### Documento de origem
Pela clareza do exposto e por assim funcionar na maioria dos portos bem sucedidos ao redor do mundo, o modelo acima se mostra o ideal, porém, pelo histórico intervencionista, algumas questões se fazem necessárias. Está o Estado brasileiro preparado para a implantação deste modelo de gestão? Até que ponto nosso Estado é maduro para implementar a gestão profissional na coisa pública, sem a constante influência política?
Por certo, não tenho certeza absoluta quanto às respostas, mas tenho grande receio de que, uma vez implementada, esta gestão estará sujeita a pressões políticas, o que novamente distanciará as decisões da seara profissional.
Ainda que inúmeros outros argumentos possam ser trazidos, acreditamos ter demonstrado tanto a importância dos portos públicos para o Brasil, bem como o quão falaciosa é a afirmativa de que a privatização dos portos é a melhor solução para o problema de ineficiência portuária no Brasil.

### Descrição do exercício
Copie, sem alterar nada, tudo o que vai de "Pela clareza do" até "constante influência política?" no texto sobre os portos públicos.

### Dados apresentados

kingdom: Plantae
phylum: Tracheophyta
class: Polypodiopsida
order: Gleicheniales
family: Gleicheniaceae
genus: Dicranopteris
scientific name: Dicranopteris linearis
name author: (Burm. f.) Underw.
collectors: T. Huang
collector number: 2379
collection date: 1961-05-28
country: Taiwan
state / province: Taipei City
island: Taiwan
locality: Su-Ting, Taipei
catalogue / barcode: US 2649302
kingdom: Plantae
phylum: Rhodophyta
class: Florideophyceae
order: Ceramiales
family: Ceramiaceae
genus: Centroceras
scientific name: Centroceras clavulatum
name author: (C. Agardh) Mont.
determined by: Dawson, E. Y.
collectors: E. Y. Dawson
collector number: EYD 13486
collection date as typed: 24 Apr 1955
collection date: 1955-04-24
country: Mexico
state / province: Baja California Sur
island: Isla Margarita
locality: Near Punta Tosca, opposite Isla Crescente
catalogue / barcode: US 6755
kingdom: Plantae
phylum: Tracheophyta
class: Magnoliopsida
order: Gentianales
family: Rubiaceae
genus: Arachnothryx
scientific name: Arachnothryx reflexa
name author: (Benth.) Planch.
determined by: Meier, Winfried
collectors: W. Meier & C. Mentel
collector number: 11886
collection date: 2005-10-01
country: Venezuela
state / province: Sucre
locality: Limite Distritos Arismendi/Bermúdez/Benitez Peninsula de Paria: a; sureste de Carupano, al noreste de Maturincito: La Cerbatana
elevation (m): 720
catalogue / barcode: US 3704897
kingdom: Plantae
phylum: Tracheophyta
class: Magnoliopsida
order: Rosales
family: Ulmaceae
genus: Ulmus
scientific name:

### Resposta do exercício
Pela clareza do exposto e por assim funcionar na maioria dos portos bem sucedidos ao redor do mundo, o modelo acima se mostra o ideal, porém, pelo histórico intervencionista, algumas questões se fazem necessárias. Está o Estado brasileiro preparado para a implantação deste modelo de gestão? Até que ponto nosso Estado é maduro para implementar a gestão profissional na coisa pública, sem a constante influência política?